Source text:
----

Such objects won’t execute complete user scenarios, but they are sufficient for UI testing.

Use Direct URLs

Instead of navigating, we access the necessary UI locations through direct URLs. We call our custom login command to create a session and then navigate directly to the desired page.

beforeEach(() => {
    cy.login();
    cy.visit('/admin/my-profile/');
});

In our old framework, we would use PageObject to log into the main menu and then navigate from there to the required element. Here, this is not needed since we are testing only the specific page. The only duplication is the login command, but this does not seem to be an issue.

Frontend Without Backend

Sometimes it is difficult to set up conditions for a specific state that we want to test. For example, testing available updates is much easier by providing a prepared (fake) response for an Ajax request than by setting up the infrastructure for updates.

const lastChecked = 'Jan 29, 2021 04:42 PM';
cy.intercept('POST', '/admin/home/check-for-updates', {
   status: 'success',
   lastChecked,
   newVersion: null,
   whatsNewUrl: null,
}).as('checkForUpdates');

cy.get('[data-name="checkForUpdates"]').click();
cy.wait('@checkForUpdates');
cy.get('[data-name="lastCheckedDate"]').should('contain', lastChecked);

While not all data is delivered via Ajax and the frontend is not yet a fully-fledged SPA, we are moving in that direction. This approach to frontend testing using pre-prepared backend responses seems most promising, as it allows us to not run the backend at all and speeds up test execution.

Test Stability

When you start writing Cypress tests, you'll likely find that many tests unexpectedly become flaky, meaning they sometimes pass and sometimes fail. To avoid such instability, we use the following practices.

Wait for Ajax Requests

Many forms in our product are submitted via Ajax requests without a page transition. To ensure that a test passes consistently, you need to intercept these requests and wait for their completion. Using Cypress, we only check what happens in the UI and wait for the specific message we need.

In the example below, we intercept the client creation request, wait for the request to complete immediately after clicking the button, and only then check the message indicating that the client has been created.

cy.intercept('POST', '/admin/customer/create').as('customerCreate');
cy.get('[name=send]').click();
cy.wait('@customerCreate');
cy.get('.msg-box.msg-info').should('be.visible');

Wait for the Loading Indicator to Disappear

In some parts of our interface, background operations like updating a list are accompanied by an animated loading indicator ("spinner"). On these pages, after an Ajax request completes, Cypress might throw an error like "element has been detached from the DOM" when trying to click on list elements. To prevent this, we add an extra line after the Ajax request to check that the loading indicator is no longer visible.

cy.get('.ajax-loading').should('not.be.visible');

We hope one day this issue will be fixed on the Cypress side so we won't have to monitor it manually.

Results

After the first iteration (3 man-months), we achieved the following results:

335 Cypress tests (split across 84 specs)
The pipeline completes in 35-40 minutes, with the tests themselves taking 20 minutes
The pipeline runs on every pull request in blocking mode (i.e., merging is not allowed without passing tests)
Confidence level over 95% (meaning the probability of flaky failures is below 5%)
Interface coverage at 35% (details to follow)

After 3 years (doing it mostly as a background work), we are currently in the following state:

1242 Cypress tests (in 222 specs)

----

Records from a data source
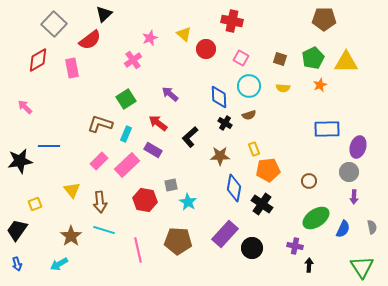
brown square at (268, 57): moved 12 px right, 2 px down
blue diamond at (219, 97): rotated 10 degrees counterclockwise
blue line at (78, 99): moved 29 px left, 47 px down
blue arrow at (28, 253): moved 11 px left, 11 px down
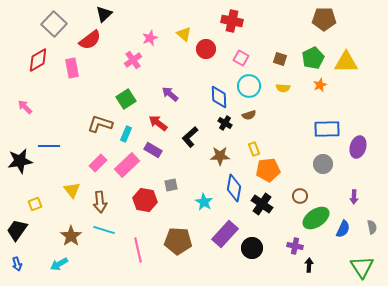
pink rectangle at (99, 161): moved 1 px left, 2 px down
gray circle at (349, 172): moved 26 px left, 8 px up
brown circle at (309, 181): moved 9 px left, 15 px down
cyan star at (188, 202): moved 16 px right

----

To-do list:
1. In the Cypress testing text, how many specs were the 335 Cypress tests split across after the first iteration?
2. From the Cypress testing text, extract everything from "Instead of navigating, we" down to "the desired page.".
3. Check each statement against the Cypress testing text and answer yes or no, quoting the words that decide it: (a) After the first iteration, the pipeline ran on every pull request in blocking mode. (b) After the first iteration, interface coverage was 50%. (c) The first iteration took 3 man-months.

Answer set:
1. 84 specs.

2.
Instead of navigating, we access the necessary UI locations through direct URLs. We call our custom login command to create a session and then navigate directly to the desired page.

3.
(a) Yes: "The pipeline runs on every pull request in blocking mode"
(b) No: "Interface coverage at 35%"
(c) Yes: "After the first iteration (3 man-months)"